---- Supplied material

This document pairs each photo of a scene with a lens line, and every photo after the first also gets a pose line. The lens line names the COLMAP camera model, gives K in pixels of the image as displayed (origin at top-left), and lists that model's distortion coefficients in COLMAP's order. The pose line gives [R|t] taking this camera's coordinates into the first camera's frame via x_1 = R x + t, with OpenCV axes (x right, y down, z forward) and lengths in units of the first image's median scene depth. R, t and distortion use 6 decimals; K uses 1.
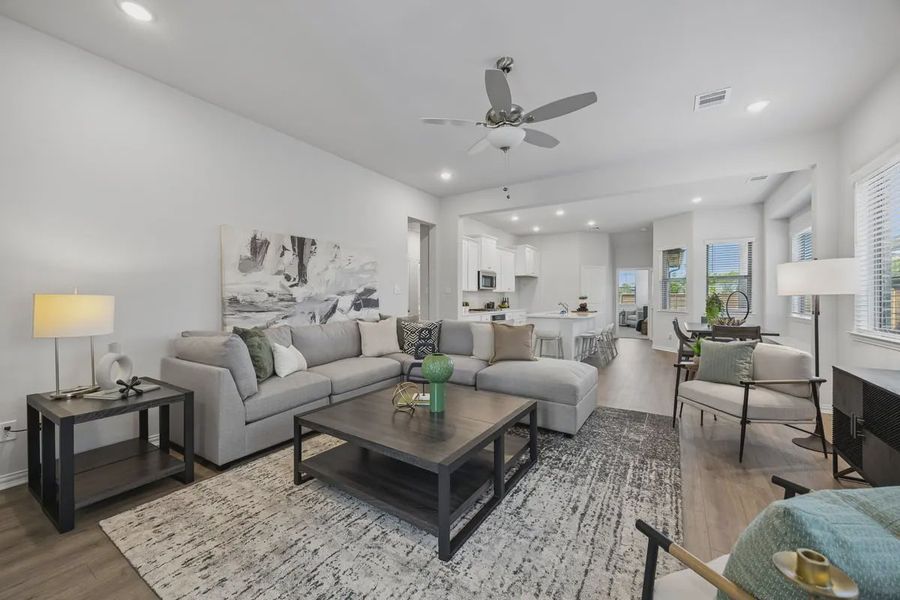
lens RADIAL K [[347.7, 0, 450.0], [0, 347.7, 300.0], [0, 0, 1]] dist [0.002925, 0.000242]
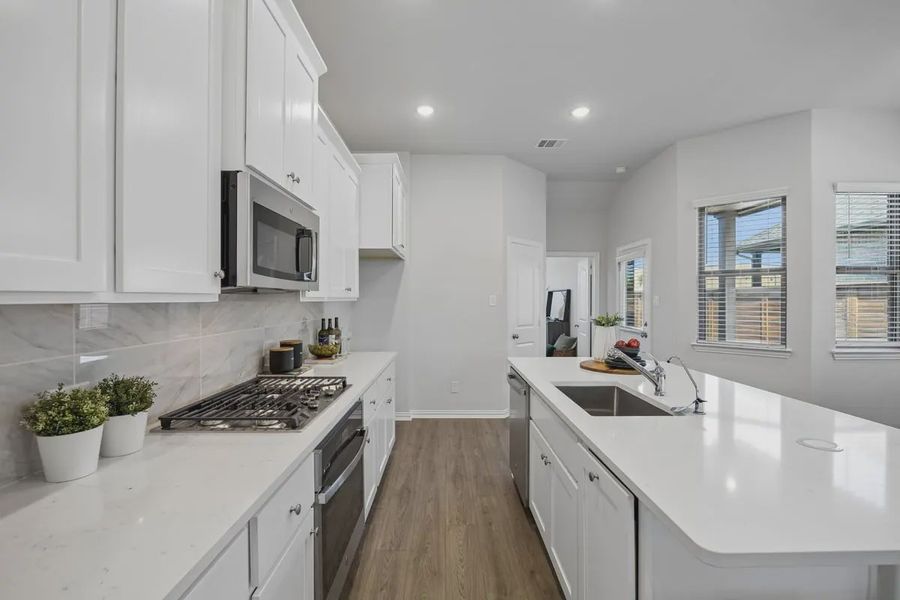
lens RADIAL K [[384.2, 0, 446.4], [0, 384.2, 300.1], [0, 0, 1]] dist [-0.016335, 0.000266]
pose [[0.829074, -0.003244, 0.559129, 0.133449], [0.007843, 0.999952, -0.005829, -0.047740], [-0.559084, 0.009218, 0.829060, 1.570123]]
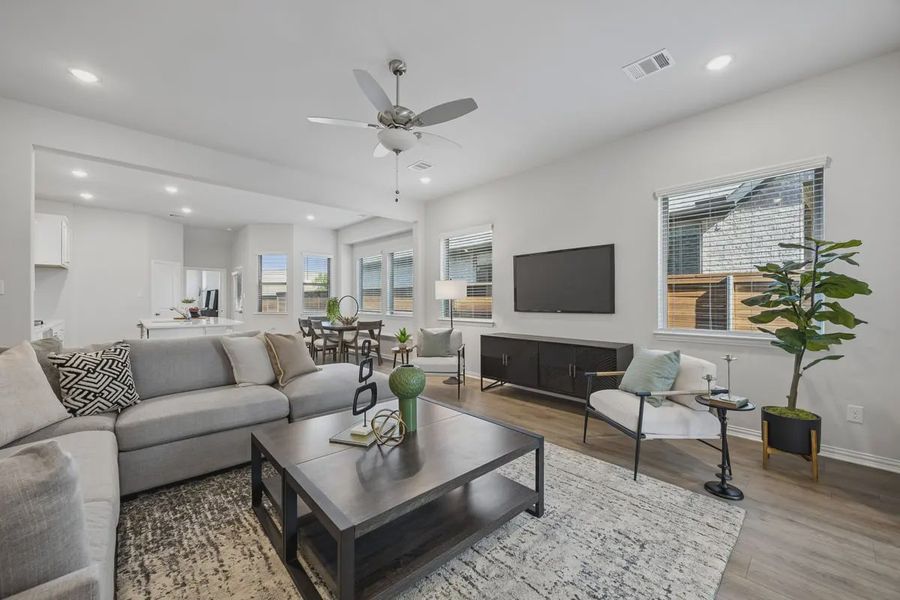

--------

Problem to work on: Rewrite the lines above with "decimals" switched to "decimal places" and everything else unchanged. Leave the pictures out of your answer.

Task response:
This document pairs each photo of a scene with a lens line, and every photo after the first also gets a pose line. The lens line names the COLMAP camera model, gives K in pixels of the image as displayed (origin at top-left), and lists that model's distortion coefficients in COLMAP's order. The pose line gives [R|t] taking this camera's coordinates into the first camera's frame via x_1 = R x + t, with OpenCV axes (x right, y down, z forward) and lengths in units of the first image's median scene depth. R, t and distortion use 6 decimal places; K uses 1.
lens RADIAL K [[347.7, 0, 450.0], [0, 347.7, 300.0], [0, 0, 1]] dist [0.002925, 0.000242]
lens RADIAL K [[384.2, 0, 446.4], [0, 384.2, 300.1], [0, 0, 1]] dist [-0.016335, 0.000266]
pose [[0.829074, -0.003244, 0.559129, 0.133449], [0.007843, 0.999952, -0.005829, -0.047740], [-0.559084, 0.009218, 0.829060, 1.570123]]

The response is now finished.